Heheh! And in that 3 months they could build me a flippin house!
So, I’m doing another STFW readthrough, following the in-universe chronological order. Revisiting “Kinfolk” was delicious fun. However, “One Human, Being” hits differently this time. Bob’s “preaching” about Eep, and to Steph, has a new subtext this time around. I’ll not get into details, other than to say I’m so glad these comics keep giving each time through. As all good writing is apt to do.
I’m also noticing one thing about the OHB art: Suki is awesome. Darker skin is often done poorly in 3D comics, yet Suki’s seems just right. I used to be a semi-pro photographer, mainly doing weddings, but also doing lots of portfolios and headshots for wannabe actors and models. I love how light plays on darker skin, and my best work has captured that light.

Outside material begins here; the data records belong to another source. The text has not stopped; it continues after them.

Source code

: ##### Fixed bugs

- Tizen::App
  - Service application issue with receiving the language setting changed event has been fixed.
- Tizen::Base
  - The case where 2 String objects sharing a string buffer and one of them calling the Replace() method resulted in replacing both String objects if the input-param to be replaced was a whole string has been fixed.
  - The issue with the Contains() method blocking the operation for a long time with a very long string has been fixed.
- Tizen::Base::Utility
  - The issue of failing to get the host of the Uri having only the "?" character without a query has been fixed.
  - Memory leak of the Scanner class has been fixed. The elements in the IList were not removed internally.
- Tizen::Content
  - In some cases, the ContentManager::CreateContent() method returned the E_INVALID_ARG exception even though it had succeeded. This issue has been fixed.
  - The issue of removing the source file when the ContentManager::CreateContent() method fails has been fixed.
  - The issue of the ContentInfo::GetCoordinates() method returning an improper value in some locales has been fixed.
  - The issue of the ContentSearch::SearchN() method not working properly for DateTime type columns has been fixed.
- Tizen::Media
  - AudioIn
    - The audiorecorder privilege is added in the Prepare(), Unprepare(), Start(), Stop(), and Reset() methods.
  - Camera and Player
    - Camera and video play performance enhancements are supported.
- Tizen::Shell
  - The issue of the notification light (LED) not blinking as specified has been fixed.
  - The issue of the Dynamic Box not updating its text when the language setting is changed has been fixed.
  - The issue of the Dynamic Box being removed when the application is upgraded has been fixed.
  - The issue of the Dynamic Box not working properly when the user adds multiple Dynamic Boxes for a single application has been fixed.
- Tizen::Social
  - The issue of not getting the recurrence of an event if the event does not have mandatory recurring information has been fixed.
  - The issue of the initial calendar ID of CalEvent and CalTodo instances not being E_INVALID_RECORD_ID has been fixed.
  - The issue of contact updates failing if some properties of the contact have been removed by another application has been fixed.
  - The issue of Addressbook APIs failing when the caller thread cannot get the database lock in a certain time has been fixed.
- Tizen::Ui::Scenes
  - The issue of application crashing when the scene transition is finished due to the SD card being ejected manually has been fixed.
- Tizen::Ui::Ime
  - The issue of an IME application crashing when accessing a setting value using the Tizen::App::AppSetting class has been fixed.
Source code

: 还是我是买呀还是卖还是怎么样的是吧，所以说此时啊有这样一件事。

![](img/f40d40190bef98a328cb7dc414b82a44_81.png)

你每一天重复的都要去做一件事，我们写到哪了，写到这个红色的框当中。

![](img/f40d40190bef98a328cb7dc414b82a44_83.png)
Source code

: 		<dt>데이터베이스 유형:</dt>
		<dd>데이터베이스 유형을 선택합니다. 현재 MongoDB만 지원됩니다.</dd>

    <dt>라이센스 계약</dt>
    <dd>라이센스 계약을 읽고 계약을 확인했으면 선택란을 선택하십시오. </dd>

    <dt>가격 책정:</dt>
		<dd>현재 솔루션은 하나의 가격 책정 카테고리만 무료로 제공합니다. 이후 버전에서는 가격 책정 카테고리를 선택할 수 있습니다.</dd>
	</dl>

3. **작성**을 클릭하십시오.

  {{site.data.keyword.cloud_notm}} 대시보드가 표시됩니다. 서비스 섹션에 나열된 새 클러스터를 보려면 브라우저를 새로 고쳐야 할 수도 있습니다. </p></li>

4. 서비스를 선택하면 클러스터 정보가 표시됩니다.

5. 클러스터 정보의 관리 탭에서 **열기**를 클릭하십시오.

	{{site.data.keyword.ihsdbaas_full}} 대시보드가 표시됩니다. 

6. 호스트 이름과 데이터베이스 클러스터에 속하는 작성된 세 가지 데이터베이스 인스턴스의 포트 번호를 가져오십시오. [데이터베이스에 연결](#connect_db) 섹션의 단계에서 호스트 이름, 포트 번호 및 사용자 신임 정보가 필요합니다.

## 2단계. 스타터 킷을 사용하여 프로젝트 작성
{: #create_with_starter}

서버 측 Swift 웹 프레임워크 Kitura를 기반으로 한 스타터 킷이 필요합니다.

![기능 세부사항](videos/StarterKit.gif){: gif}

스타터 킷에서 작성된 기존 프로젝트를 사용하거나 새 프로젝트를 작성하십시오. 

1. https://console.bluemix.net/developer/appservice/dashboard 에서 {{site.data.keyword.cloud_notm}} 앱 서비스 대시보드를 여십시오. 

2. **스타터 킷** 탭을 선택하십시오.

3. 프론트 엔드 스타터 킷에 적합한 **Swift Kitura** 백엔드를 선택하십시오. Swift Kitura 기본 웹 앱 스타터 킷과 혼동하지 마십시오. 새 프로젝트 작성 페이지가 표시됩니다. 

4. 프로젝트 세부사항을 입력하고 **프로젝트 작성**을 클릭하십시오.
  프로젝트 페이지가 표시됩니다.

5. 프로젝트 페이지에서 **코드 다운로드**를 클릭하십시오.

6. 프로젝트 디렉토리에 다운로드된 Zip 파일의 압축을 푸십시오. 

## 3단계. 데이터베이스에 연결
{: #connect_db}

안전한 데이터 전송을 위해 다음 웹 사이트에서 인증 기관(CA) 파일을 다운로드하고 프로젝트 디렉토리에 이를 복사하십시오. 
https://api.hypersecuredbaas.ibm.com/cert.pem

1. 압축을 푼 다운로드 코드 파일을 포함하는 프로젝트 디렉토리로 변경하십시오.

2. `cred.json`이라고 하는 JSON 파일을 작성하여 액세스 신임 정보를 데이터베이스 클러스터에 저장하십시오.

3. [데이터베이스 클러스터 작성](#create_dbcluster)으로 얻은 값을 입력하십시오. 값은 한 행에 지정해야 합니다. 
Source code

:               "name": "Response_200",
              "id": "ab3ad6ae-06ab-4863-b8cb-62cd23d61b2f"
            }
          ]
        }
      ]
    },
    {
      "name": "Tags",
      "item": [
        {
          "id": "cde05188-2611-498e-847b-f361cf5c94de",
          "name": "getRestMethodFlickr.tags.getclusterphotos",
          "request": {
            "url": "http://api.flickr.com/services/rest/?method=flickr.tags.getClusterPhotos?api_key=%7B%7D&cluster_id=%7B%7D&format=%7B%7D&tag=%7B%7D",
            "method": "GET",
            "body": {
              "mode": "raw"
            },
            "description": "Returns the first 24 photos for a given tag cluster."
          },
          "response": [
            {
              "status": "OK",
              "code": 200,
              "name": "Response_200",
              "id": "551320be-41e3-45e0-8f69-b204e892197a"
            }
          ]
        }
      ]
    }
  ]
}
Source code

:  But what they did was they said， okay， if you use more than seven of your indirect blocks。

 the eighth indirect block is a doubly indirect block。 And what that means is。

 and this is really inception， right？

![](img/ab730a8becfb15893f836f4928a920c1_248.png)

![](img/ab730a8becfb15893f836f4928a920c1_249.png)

On my first times through OHB, I was more wrapped up in the characters and plot, and this time I’m also taking a better look at the art. Particularly the scene where Bob and Steph are having a Very Serious Conversation while Suki is on Bob’s lap. The lighting on Suki is transcendent, a mix of diffuse and specular reflections, with Suki’s physicality being spot-on. My brain kept bouncing between the art of the dialog and the art of the render. Many, many re-reads of that section. Trying to capture it all, as a whole.
So, Sindy, thanks yet again. The art of your writing and renders are greatly appreciated.
Did I forget to mention the boobs? Especially the boobs.
Ah, thanks BobC, glad you enjoyed OHB with re-reading – interestingly that series was the first time in ages that I’ve tried writing something as I produced it; as in unlike Lithium, I wasn’t sure where it was going at all. I only began to explore Steph’s ‘darker’ side after she said something rather gothic during a conversation in the second comic. And only explored the daddy issues as the tipping point for her wanting to kill herself, after there’d been hints in the middle of the series! So if it was good writing, it certainly wasn’t intentional writing hehe, funny how that sometimes work out.
Guess because the topic was Being Human, I wanted it to leak out of subconscious rather than being too planned.
Thanks for appreciating the work that went into Suki’s skin too, hehe. I didn’t it want to be an obvious race thing, but rather that they all respected her as the leader as a sub-plot reference to the change Bob embodies in moving them from slave-owning to people-honouring. Her existence as a black captain (which is mentioned in the first comic as the reason she can’t approach the boy) was supposed to be the hat-tip to society’s (or individuals) ability to both do well with equality in some ways, and to also have its own blind spots that need challenging.
Also boobs.
I (and I’m sure many others) will eagerly and gladly read anything you choose to release to the world — finished, unfinished, just begun, only a scribble — anything. Your barely realized work is surely far better than mostof the drivel out there.
Oh that pub sounds wonderful! I’ve always wanted to find something like that. I think I first read about it in a Star Trek book. Kirk was sitting at a pub, in a leatherback chair, reading a book. I think it might’ve been The Prime Directive but not sure.
It’s hard to find something like that here in the USA (Fun fact: That pub you were in is probably older than our entire country!)
You said they had no wi-fi? I wonder if they’d mind if you brought a laptop with you? You could probably noodle out a bunch of stories in that location. That’s a good place to write something about old wood and nice chairs and foamy pints. If I can’t find something like that, at least I can read about it.